• TÂCHES À EFFECTUER
• A. Affichez tel quel le passage de l'extrait allant de « Une plainte contre » jusqu'à « d’armes à Israël. ».
• B. Dans l'extrait sur Ben & Jerry's, quel parfum l'entreprise a-t-elle sorti contre Donald Trump ?

• EXTRAIT

################

Ben & Jerry’s est décidément trop turbulent. Le fabricant de glaces engagé est devenu une gêne pour Unilever, qui l’a acheté en 2000. La multinationale britannique n’assume plus la liberté de ton des fondateurs et les prises de position publiques progressistes de l’entreprise.
Cette rupture douloureuse est à l’image du divorce du business aux Etats-Unis avec la politique des bons sentiments embrassée il y a quelques années. De la responsabilité sociale et environnementale (ESG) à la diversité et à l’inclusion (DEI), les grandes entreprises ont désormais tendance à faire marche arrière sur leur engagement « woke ».

Une plainte contre Unilever
Mercredi, Ben & Jerry’s a porté plainte contre Unilever pour lui avoir interdit de prendre la défense des droits des Palestiniens. En décembre, le glacier voulait appeler à un cessez-le-feu immédiat dans un communiqué. Unilever a menacé de démanteler son conseil d’administration indépendant et de poursuivre les dirigeants s’ils mettaient leur plan à exécution.

Unilever a également interdit à l’entreprise de soutenir l’accueil des réfugiés palestiniens au Royaume-Uni, la liberté d’expression des manifestants pro-Gaza sur les campus américains, la suspension des livraisons d’armes à Israël.
Le glacier fondé en 1978 par deux amis du Vermont a fait de son engagement social sa marque de fabrique. En 1988, les patrons hippies ont lancé une glace « Peace Pops » enrobée de chocolat avec un message de réduction des dépenses militaires des Etats-Unis. Plus tard, ils ont pris position pour le mariage homosexuel, contre le réchauffement climatique, pour le mouvement « Occupy Wall Street ». Contre Donald Trump, ils ont sorti un parfum « Pecan Resist ».

################

• DONNÉES BRUTES
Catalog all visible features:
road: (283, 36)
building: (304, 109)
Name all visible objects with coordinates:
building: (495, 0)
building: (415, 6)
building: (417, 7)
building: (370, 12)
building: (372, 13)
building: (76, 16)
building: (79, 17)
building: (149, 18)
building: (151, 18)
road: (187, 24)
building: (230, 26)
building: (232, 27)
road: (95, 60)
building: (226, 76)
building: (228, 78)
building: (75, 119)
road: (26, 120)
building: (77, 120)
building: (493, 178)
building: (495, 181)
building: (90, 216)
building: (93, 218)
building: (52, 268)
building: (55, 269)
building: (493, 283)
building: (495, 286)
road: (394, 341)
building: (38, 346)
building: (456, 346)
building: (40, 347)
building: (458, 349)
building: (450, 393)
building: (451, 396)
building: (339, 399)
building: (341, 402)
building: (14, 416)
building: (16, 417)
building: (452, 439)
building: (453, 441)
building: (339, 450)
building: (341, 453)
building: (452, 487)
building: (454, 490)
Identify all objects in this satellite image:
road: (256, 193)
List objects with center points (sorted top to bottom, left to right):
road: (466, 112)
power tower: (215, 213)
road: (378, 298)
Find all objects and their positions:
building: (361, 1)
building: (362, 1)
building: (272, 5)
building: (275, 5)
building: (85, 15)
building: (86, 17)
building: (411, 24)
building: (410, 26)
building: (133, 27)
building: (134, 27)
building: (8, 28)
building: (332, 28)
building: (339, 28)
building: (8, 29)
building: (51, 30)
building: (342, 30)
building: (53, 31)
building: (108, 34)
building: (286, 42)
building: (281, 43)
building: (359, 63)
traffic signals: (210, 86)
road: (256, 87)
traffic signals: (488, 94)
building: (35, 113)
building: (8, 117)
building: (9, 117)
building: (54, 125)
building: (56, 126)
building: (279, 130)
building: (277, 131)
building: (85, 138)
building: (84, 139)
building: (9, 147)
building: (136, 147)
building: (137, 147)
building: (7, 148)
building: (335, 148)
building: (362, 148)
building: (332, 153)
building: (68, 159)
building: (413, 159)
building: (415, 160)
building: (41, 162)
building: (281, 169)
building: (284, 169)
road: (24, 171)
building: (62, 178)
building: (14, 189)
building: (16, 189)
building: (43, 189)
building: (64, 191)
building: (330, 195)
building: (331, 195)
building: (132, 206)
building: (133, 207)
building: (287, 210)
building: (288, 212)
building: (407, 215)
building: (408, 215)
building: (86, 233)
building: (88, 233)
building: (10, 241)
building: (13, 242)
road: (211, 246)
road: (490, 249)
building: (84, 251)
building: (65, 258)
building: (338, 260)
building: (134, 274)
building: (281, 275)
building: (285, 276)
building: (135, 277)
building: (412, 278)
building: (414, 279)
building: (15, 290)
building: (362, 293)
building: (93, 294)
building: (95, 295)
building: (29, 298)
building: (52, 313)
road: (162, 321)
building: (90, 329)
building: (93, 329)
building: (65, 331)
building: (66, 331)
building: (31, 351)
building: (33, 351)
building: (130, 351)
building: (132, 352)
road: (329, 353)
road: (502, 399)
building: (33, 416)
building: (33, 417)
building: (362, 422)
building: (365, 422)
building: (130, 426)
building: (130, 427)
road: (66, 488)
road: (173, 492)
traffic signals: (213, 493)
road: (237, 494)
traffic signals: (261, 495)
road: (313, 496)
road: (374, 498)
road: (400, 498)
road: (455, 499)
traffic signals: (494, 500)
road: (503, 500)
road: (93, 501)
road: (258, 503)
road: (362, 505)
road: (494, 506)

################

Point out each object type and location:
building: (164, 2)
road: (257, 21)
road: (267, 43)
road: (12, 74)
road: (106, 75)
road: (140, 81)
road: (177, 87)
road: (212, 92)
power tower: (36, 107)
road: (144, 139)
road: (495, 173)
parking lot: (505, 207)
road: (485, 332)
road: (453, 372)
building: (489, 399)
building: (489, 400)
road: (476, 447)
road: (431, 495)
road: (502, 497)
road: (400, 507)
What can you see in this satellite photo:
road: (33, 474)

################

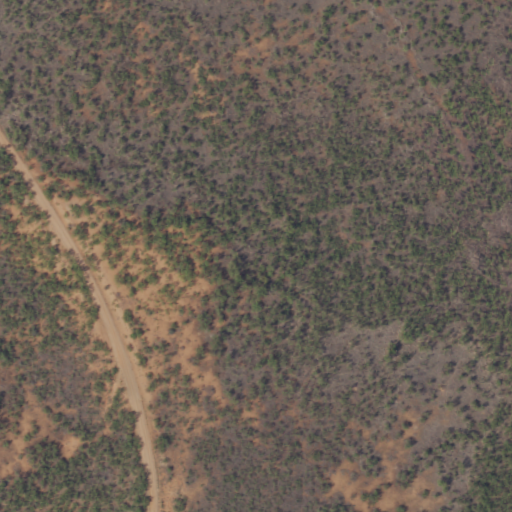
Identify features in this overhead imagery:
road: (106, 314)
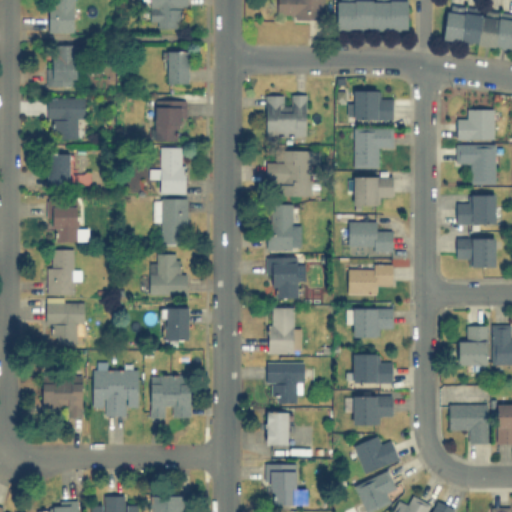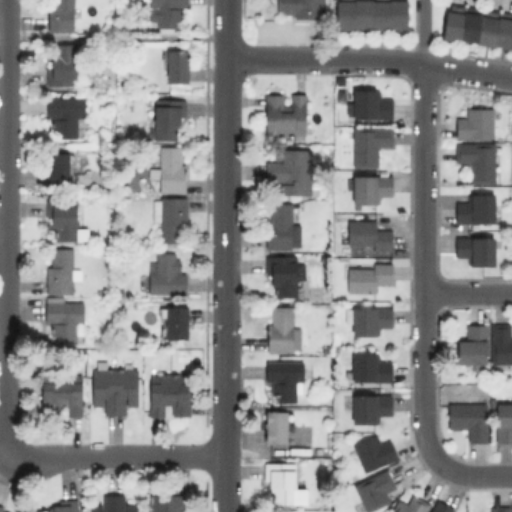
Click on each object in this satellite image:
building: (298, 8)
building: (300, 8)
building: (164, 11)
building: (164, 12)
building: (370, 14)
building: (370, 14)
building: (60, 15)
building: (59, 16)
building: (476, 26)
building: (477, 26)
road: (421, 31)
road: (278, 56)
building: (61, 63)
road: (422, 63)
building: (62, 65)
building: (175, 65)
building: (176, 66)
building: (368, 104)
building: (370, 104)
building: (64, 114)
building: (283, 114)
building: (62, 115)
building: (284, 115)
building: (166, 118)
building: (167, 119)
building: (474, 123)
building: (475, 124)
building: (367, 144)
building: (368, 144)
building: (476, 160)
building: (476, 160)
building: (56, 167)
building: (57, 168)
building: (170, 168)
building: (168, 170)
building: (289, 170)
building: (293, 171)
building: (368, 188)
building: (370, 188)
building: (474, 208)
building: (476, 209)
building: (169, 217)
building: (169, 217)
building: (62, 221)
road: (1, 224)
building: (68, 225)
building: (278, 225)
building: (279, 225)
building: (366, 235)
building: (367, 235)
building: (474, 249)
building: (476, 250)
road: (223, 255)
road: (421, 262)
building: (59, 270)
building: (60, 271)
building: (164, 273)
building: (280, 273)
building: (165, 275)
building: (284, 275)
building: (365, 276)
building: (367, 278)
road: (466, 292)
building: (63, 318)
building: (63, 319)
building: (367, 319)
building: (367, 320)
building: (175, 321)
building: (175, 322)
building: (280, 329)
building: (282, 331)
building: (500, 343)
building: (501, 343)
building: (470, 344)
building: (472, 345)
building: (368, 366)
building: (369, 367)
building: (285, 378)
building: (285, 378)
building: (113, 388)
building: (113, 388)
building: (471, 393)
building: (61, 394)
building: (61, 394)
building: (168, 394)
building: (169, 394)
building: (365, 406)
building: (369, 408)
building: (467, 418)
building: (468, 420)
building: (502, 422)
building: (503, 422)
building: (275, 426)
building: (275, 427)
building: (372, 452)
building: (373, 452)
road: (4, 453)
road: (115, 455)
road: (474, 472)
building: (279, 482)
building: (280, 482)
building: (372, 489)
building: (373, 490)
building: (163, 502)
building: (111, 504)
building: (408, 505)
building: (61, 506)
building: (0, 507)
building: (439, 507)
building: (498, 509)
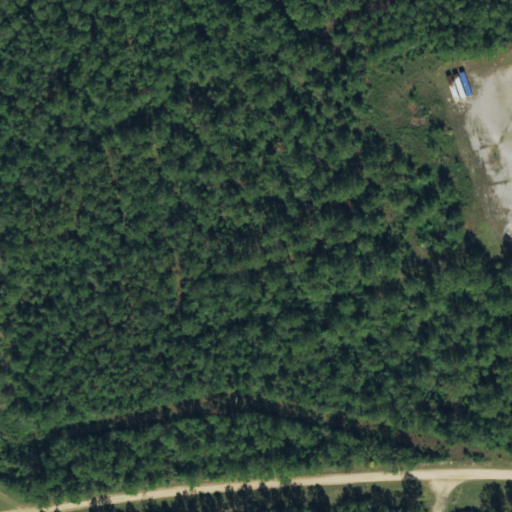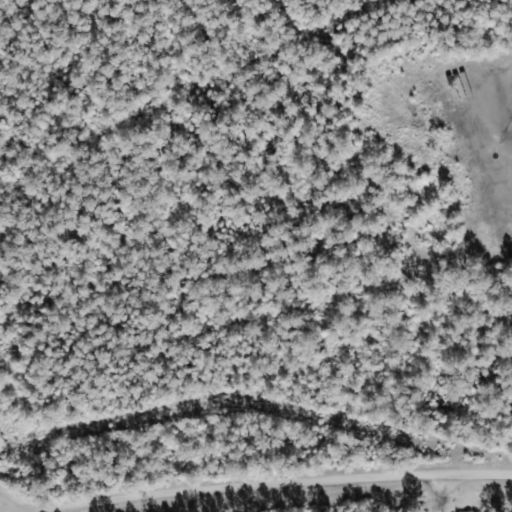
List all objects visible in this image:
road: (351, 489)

################

• RÉSULTATS
• A.
Une plainte contre Unilever
Mercredi, Ben & Jerry’s a porté plainte contre Unilever pour lui avoir interdit de prendre la défense des droits des Palestiniens. En décembre, le glacier voulait appeler à un cessez-le-feu immédiat dans un communiqué. Unilever a menacé de démanteler son conseil d’administration indépendant et de poursuivre les dirigeants s’ils mettaient leur plan à exécution.

Unilever a également interdit à l’entreprise de soutenir l’accueil des réfugiés palestiniens au Royaume-Uni, la liberté d’expression des manifestants pro-Gaza sur les campus américains, la suspension des livraisons d’armes à Israël.

• B. Un parfum « Pecan Resist ».